Gary: They are both challenging! With a reseller business model, the buyers at the national merchants and the buying groups have a lot of power. In markets where there is genuine competition for identical/very similar products (commodities), the trading agreement negotiations carry risks as well as opportunities. It is possible for a single meeting to have a large impact (positive/negative) on the business so professional key account management is very important. As for specification, you have much more control as generally speaking your sales team is engaged with the decision-makers and head office buyers don’t have anywhere near as much power. However, the sheer complexity of some project-led sales with multiple stakeholders requires a number of things to be successful. Firstly, front-line sales staff who are technically knowledgeable and have the drive and enthusiasm of a sales professional. Secondly, a clear understanding of where the product competes and wins versus other systems – this is vital in order to go after the right projects (see below for a detailed example). Thirdly, a CRM system that supports a specification sales process allowing team members to collaborate on major projects and management to have a clear view of the sales pipeline. Finally, a great team spirit with the will to compete and win. Fermacell is a demanding product to sell against established alternative systems and I always prioritised getting the very best sales personnel available.
Mark: With all due respect to the market, Fermacell operates (at large) within a me-too market. Firms like British Gypsum, Siniat and Knauf are all vying largely for the same business, offering similar core products. With most of the corporate marketing messaging coming from HQ in Germany, how have you helped the business recognise their niche and USPs in the UK market?

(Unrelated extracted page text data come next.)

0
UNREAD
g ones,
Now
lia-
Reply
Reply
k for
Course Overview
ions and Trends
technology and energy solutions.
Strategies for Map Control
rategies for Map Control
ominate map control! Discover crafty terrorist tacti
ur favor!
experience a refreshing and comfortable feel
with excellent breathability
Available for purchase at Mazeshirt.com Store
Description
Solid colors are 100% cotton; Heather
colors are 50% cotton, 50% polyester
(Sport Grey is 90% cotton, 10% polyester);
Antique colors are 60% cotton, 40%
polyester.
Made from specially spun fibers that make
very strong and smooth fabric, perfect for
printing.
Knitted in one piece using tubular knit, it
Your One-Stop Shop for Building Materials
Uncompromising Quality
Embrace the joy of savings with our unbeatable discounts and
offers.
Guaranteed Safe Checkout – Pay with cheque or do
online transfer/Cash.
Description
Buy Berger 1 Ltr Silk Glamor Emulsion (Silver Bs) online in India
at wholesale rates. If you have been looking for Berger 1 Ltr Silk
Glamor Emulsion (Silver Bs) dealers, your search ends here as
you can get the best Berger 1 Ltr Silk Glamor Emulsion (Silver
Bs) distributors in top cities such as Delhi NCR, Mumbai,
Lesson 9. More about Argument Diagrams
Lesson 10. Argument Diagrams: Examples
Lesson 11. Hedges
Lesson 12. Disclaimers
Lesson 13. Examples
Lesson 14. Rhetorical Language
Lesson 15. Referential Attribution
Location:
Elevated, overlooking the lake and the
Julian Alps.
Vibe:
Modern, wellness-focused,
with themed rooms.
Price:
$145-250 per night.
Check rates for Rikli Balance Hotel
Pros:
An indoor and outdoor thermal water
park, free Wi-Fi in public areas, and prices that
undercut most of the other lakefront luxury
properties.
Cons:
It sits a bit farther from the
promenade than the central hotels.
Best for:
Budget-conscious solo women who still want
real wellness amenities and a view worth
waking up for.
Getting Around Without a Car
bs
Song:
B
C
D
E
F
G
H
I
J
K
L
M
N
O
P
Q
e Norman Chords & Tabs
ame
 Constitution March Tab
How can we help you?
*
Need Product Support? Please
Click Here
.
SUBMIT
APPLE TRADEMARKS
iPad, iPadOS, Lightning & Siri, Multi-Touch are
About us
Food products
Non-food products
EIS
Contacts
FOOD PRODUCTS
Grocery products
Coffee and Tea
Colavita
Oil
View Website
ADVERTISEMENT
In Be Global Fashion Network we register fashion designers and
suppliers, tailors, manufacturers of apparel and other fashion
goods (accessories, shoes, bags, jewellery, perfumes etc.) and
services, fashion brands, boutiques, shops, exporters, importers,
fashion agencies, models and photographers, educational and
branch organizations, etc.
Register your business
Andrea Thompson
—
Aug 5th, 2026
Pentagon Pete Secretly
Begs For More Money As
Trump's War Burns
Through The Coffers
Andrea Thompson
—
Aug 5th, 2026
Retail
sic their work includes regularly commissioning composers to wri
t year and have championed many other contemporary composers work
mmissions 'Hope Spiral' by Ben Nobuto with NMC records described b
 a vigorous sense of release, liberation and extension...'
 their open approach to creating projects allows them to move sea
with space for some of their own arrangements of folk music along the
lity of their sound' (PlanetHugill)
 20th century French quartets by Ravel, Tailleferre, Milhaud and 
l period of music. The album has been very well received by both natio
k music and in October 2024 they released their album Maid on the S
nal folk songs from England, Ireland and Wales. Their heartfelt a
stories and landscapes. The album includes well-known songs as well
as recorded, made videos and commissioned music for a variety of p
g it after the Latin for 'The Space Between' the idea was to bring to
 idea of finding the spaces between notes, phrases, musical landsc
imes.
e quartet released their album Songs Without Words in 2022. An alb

Gary: For Fermacell, the strategy was to identify segments where the product not only offers performance benefits but commercial benefits too. This meant going way beyond general market segmentation into new build/RMI residential/commercial but right down into specific applications and performance requirements. For example, within the educational sector, there are clear acoustic requirements as set out in a document called BB93 and combined with the fire requirements of BB100 and the robustness details of BS5234 pt2, I put together a matrix of educational wall types and then benchmarked what Fermacell systems met those requirements versus competitive plasterboard solutions. What this analysis clearly showed was that because educational buildings require partitions with “severe” robustness performance, Fermacell can deliver this with a single layer solution versus double layers of plasterboard. In addition, when looking at the five levels of acoustic performance required, in all but the first (lowest) category double layers of plasterboard are required versus single layers with Fermacell. Thus for the majority of partitions in education, Fermacell offers 50% less material and almost 50% less labour, easily overcoming the price differential. Understanding the market in this level of detail is one of the key elements of the successful segmentation strategy I implemented at Fermacell.